ASSIGNMENT: Every line below between the line holding "Θα αγωνιστούμε για να βρεθούν οι 121. Το" and the line holding "Памятник под ключ", inclusive, should be repeated exactly, and all other lines omitted.
** PROVIDED MATERIAL follows **
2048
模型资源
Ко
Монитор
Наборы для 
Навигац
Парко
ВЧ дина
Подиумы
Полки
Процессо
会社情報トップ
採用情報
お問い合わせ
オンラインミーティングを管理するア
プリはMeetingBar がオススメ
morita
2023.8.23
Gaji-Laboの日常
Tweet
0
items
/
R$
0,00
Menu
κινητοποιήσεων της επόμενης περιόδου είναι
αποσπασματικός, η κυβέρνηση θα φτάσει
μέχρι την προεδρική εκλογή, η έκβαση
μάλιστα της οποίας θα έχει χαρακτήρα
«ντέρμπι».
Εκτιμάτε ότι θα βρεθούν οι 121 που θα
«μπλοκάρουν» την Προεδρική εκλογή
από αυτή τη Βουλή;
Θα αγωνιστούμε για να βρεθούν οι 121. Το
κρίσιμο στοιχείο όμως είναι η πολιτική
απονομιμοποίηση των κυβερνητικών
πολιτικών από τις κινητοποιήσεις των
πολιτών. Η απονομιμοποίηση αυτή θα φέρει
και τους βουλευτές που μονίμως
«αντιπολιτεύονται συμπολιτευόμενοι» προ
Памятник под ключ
** End of PROVIDED MATERIAL **
** PROVIDED MATERIAL follows **
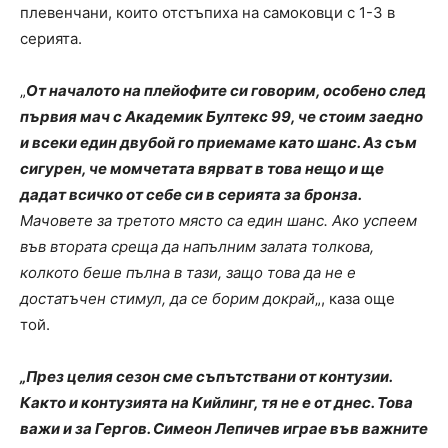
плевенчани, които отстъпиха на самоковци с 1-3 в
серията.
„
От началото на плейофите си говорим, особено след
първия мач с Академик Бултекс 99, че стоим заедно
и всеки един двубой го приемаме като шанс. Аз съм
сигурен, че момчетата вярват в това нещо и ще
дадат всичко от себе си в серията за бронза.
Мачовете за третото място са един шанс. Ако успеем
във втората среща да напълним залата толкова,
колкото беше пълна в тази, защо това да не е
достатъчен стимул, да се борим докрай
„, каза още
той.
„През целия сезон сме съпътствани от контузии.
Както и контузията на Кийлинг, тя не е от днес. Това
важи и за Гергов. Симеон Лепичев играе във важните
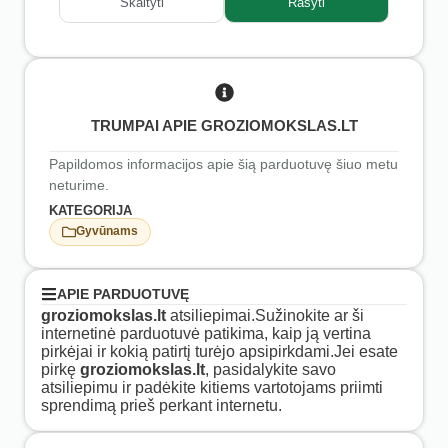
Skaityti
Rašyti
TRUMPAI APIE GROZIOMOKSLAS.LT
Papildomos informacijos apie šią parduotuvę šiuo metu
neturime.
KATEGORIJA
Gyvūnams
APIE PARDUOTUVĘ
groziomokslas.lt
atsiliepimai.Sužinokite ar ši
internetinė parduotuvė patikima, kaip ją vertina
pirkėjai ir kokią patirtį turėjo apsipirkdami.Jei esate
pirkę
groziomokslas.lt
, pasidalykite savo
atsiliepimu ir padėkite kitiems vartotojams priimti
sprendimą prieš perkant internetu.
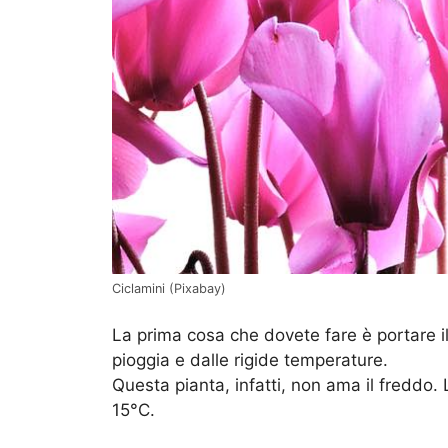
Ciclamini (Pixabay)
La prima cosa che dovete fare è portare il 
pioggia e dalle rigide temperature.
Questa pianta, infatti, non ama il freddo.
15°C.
** End of PROVIDED MATERIAL **
OUTPUT FOR THIS EXERCISE:
Θα αγωνιστούμε για να βρεθούν οι 121. Το
κρίσιμο στοιχείο όμως είναι η πολιτική
απονομιμοποίηση των κυβερνητικών
πολιτικών από τις κινητοποιήσεις των
πολιτών. Η απονομιμοποίηση αυτή θα φέρει
και τους βουλευτές που μονίμως
«αντιπολιτεύονται συμπολιτευόμενοι» προ
Памятник под ключ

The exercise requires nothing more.